Software Developer (Part-Time) | StepSecurity Inc.

⏲ April-2022 to June-2023

  • Developed pattern‑based detection signatures on HTTPS telemetry to trigger real‑time alerts for anomalous CI/CD runner activity via email and Slack.

  • Implemented eBPF-based HTTPS traffic interception capability in agent.

  • Automated supply‑chain security best practices across GitHub Actions workflows, including dependency pinning (SHA256), least‑ privilege GITHUB_TOKEN permissions, and CodeQL scanning, significantly reducing CI/CD attack surface.

  • Implemented end‑to‑end integration tests to early catch regressions/errors in runtime‑security agent resulting in increased velocity of feature development and cutting new‑releases.

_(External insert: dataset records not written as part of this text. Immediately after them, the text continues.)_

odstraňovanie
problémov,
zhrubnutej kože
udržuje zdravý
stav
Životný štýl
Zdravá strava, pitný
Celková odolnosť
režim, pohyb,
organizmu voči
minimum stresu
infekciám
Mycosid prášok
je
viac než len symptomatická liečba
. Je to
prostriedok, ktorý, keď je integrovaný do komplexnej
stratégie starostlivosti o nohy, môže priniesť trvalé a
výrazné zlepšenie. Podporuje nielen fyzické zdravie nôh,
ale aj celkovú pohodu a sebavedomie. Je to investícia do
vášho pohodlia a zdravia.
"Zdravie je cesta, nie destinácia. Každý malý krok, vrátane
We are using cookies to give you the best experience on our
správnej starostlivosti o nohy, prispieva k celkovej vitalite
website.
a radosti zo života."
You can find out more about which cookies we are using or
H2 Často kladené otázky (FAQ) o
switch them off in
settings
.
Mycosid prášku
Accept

  • Started contributing to Harden-Runner.

Software Developer (Intern) | StepSecurity Inc.

⏲ January-2022 to March-2022

  • Developed a static analysis tool using TypeScript, Node.js, and GitHub Actions to determine GITHUB_TOKEN permissions required by third‑party actions, reducing manual analysis time by up to 80%.

  • Performed source‑code analysis of 50+ open‑source GitHub Actions to assess and document token permission requirements.

  • Contributed 15+ pull requests to GitHub Actions starter workflows, enforcing least‑privilege token permissions and improving security of downstream CI/CD usage.